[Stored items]
···

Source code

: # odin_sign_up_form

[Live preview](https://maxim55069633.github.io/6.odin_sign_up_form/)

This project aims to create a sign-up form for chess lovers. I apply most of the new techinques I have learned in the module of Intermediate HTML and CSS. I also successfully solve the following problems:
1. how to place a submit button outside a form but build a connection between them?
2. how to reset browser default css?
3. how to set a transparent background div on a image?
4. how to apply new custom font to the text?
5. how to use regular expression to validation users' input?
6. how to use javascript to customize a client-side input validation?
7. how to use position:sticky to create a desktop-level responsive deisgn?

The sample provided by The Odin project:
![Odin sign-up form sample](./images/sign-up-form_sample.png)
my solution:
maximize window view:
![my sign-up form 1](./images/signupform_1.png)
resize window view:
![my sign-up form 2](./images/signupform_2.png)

···

PROMPT »
Reproduce every line of the stored items above without any changes.

TASK OUTPUT »
Source code

: # odin_sign_up_form

[Live preview](https://maxim55069633.github.io/6.odin_sign_up_form/)

This project aims to create a sign-up form for chess lovers. I apply most of the new techinques I have learned in the module of Intermediate HTML and CSS. I also successfully solve the following problems:
1. how to place a submit button outside a form but build a connection between them?
2. how to reset browser default css?
3. how to set a transparent background div on a image?
4. how to apply new custom font to the text?
5. how to use regular expression to validation users' input?
6. how to use javascript to customize a client-side input validation?
7. how to use position:sticky to create a desktop-level responsive deisgn?

The sample provided by The Odin project:
![Odin sign-up form sample](./images/sign-up-form_sample.png)
my solution:
maximize window view:
![my sign-up form 1](./images/signupform_1.png)
resize window view:
![my sign-up form 2](./images/signupform_2.png)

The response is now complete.